Excerpt to read:
In this paper, we demonstrate the versatility of mean-field games (MFGs) as a mathematical framework for explaining, enhancing, and designing generative models. There is a pervasive sense in the generative modeling community that the various flow and diffusion-based generative models have some common foundational structure and interrelationships. We establish connections between MFGs and major classes of flow and diffusion-based generative models including continuous-time normalizing flows, score-based models, and Wasserstein gradient flows. We derive these three classes of generative models through different choices of particle dynamics and cost functions. Furthermore, we study the mathematical structure and properties of each generative model by studying their associated MFG's optimality condition, which is a set of coupled forward-backward nonlinear partial differential equations (PDEs). The theory of MFGs, therefore, enables the study of generative models through the theory of nonlinear PDEs. Through this perspective, we investigate the well-posedness and structure of normalizing flows, unravel the mathematical structure of score-based generative modeling, and derive a mean-field game formulation of the Wasserstein gradient flow. From an algorithmic perspective, the optimality conditions of MFGs also allow us to introduce HJB regularizers for enhanced training of a broad class of generative models. In particular, we propose and demonstrate an Hamilton-Jacobi-Bellman regularized SGM with improved performance over standard SGMs. We present this framework as an MFG laboratory which serves as a platform for revealing new avenues of experimentation and invention of generative models. This laboratory will give rise to a multitude of well-posed generative modeling formulations and will provide a consistent theoretical framework upon which numerical and algorithmic tools may be developed.

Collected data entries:
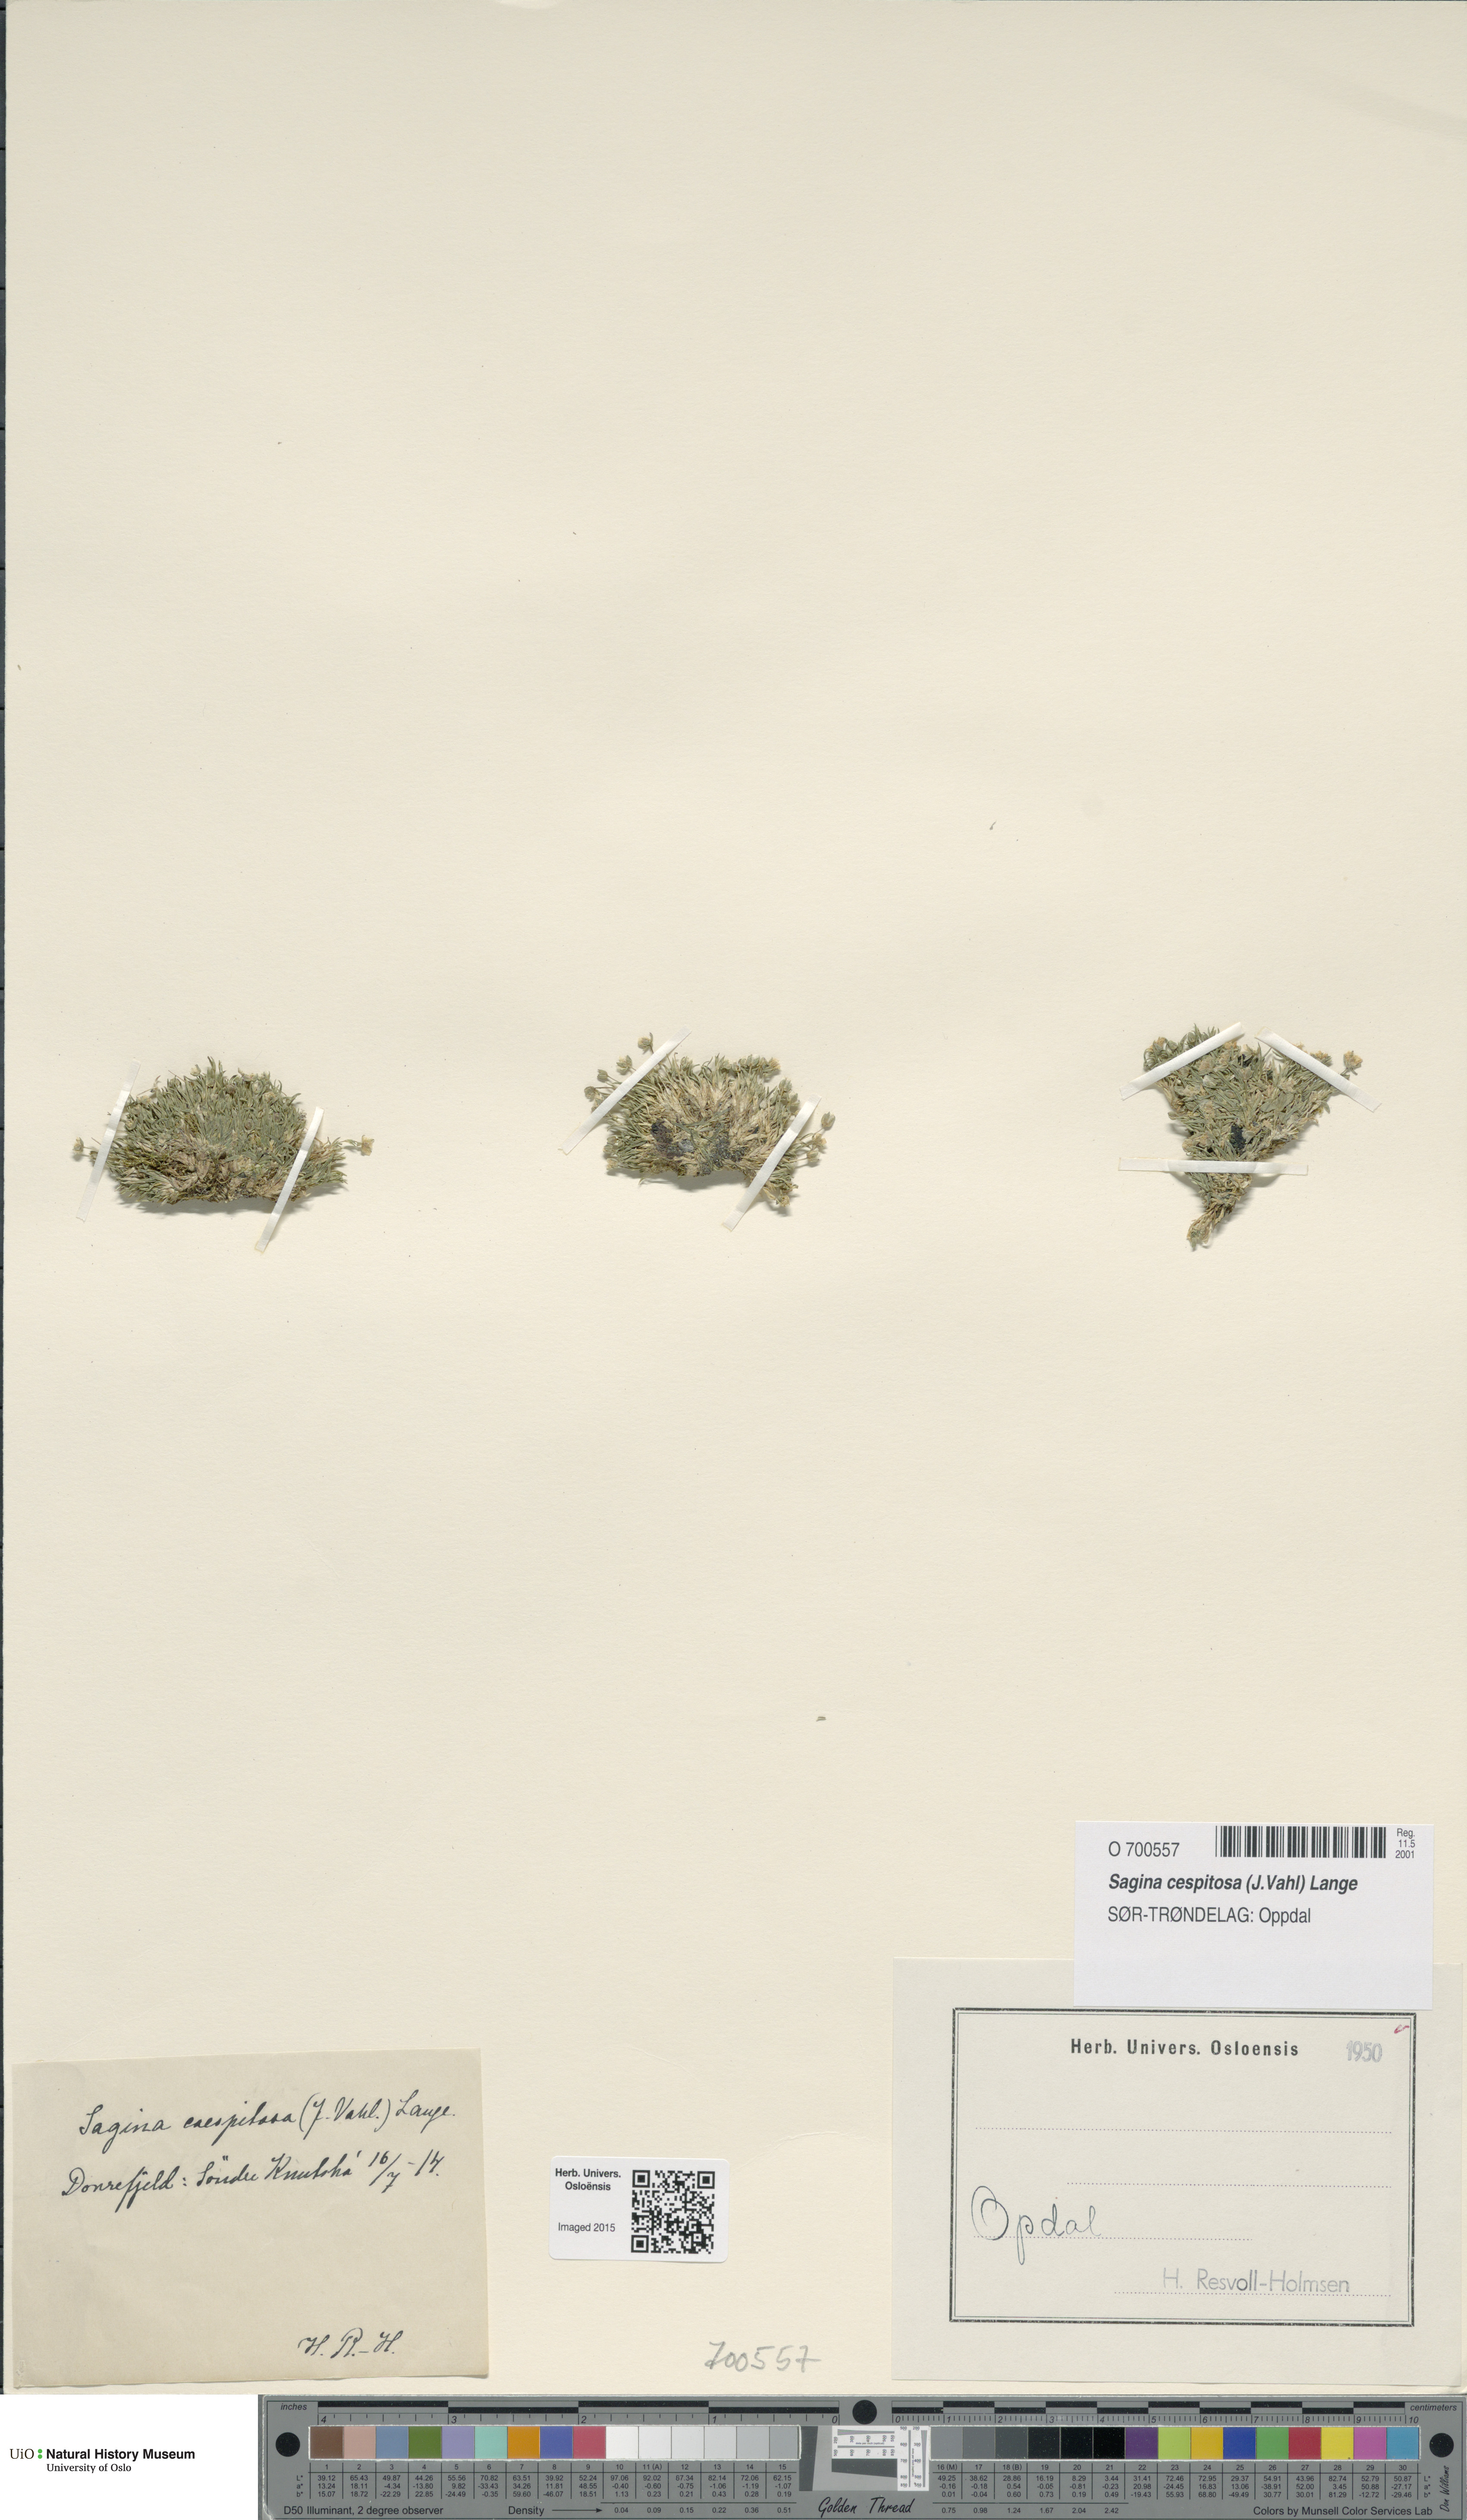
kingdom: Plantae
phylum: Tracheophyta
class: Magnoliopsida
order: Caryophyllales
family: Caryophyllaceae
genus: Sagina
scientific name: Sagina caespitosa
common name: Tufted pearlwort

Questions to answer:
a) Answer these questions from the abstract on mean-field games:
(i) Which three classes of flow and diffusion-based generative models does the work connect to mean-field games?
(ii) What form does the optimality condition of a mean-field game take?
(iii) What regularized model is proposed, and how does it perform compared with standard SGMs?
b) According to the abstract on mean-field games, why does the theory of mean-field games make it possible to study generative models through the theory of nonlinear PDEs? Answer in one to three sentences.
Rely only on the abstract on mean-field games, not on the entries.

Completed exercise:
a)
(i) Continuous-time normalizing flows, score-based models, and Wasserstein gradient flows.
(ii) A set of coupled forward-backward nonlinear partial differential equations (PDEs).
(iii) A Hamilton-Jacobi-Bellman regularized SGM, which shows improved performance over standard SGMs.

b) Each generative model is studied through the optimality condition of its associated mean-field game. That optimality condition is a set of coupled forward-backward nonlinear PDEs, so examining it brings the theory of nonlinear PDEs to bear on the model.